My work has been supported by the intellectual generosity and inspiration of past and present colleagues in the Department of Gender and Cultural Studies at the University of Sydney. Being among you is a privilege. And to all the behind-the-scenes professionals who support academics and students, my profound gratitude for your being so good at what you do, even as your roles get harder and more precarious.
Christen Cornell, Kirsty Howey, Thomas Michel, Stuart Rollo, and Liam Grealy—thank you for reading choked drafts, for your own inspiring scholarship, and for encouragement. (I love my sachet samples.) Barbara Caine, Danielle Celermajer, Glenda Sluga, Julia Klindt, Katherine Biber, Claire Monagle, Moira Gatens, and Helen Groth, for deadlines, feedback, and unstinting support; Sascha Callaghan, Ian Buchanan, Jodi Frawley, and Jennifer Biddle, for lacking doubt and offering always-needed prompts; Allan McConnell, for sharpening my sense of policy’s natural incoherence; Melinda Barbagallo, for maps; Joel Tarling, for figures, and Sean Fuller, for attentive eyes; and I cannot forget Jesse Boag, who treats my books as gay décor and demanded a refresh.
To Cris Shore and Susan Wright, editors of the Anthropology of Policy book series, my deepest appreciation for your vision and trail making; Don Brenneis, for a career’s worth of encouragement; and Michelle Lipinski, for the kind of stewardship I wish all writers may experience. My thanks also to my unknown reviewers for your acute and generous readings.

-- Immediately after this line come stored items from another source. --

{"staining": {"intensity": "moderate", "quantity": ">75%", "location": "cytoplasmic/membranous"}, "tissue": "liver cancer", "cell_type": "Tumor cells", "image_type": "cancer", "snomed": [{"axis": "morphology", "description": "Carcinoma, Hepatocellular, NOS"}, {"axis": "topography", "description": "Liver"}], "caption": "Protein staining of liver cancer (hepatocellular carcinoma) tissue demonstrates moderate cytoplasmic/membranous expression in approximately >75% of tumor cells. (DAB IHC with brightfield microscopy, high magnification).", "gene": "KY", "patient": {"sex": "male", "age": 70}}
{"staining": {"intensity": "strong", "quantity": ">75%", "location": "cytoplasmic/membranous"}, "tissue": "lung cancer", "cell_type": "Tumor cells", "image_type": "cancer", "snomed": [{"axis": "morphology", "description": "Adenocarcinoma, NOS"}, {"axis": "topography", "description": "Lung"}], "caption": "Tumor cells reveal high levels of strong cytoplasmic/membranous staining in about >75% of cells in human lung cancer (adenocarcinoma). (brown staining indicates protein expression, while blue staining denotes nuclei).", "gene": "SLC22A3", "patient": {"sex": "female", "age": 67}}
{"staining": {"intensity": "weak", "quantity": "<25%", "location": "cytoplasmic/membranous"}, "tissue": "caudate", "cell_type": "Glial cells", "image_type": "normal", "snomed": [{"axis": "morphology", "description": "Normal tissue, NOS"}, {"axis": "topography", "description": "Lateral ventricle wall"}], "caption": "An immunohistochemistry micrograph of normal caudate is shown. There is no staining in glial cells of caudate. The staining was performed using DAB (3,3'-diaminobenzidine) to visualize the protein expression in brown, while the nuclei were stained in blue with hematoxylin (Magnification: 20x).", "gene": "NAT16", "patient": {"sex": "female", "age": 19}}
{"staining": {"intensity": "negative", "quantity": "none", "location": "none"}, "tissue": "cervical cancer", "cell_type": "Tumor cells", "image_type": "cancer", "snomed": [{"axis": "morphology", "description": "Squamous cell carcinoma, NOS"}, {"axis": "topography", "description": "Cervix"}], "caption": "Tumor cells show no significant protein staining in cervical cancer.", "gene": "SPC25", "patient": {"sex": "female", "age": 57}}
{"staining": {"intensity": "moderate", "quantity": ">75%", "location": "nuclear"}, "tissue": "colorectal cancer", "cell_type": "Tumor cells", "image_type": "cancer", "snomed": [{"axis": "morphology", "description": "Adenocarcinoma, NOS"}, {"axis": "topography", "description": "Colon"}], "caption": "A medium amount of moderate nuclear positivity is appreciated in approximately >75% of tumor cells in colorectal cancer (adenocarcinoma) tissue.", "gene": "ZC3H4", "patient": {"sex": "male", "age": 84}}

There are many more people I should thank (all the Indigenous analysts; the post- and undergraduate students, the lawyers, engineers, architects, and tradespeople; the Infrastructural Inequalities reading group, café operators, dog walkers, and gym friends; inspiring academics; folk who invited my talks and forced gossamer thoughts to cohere . . . ), but time and a strict character limit compel a stop. A Queen Elizabeth II Fellowship from the Australian Research Council (DP1094139) and support from the Henry Halloran Trust to establish the Housing for Health Incubator proved critical. A collaboration with Astrida Neimanis, Caren Kaplan, and Jennifer Terry exploring Everyday Militarisms as an intersectional feminist project has reoriented my analysis profoundly, as did the book that precedes this, Darwin (Lea 2014), which forced me to properly focus on the military underpinnings of continuing settler occupation.
My final thanks go to all the dogs who have ever hounded me to walk, snuggle, and play, and my nonfur family, Elise, Daniel, and Greg Moo, for their continuing love. They build planes, cook stir-fries, fix electrical systems, speak Spanish. They are clever and kind. They are the best part of me.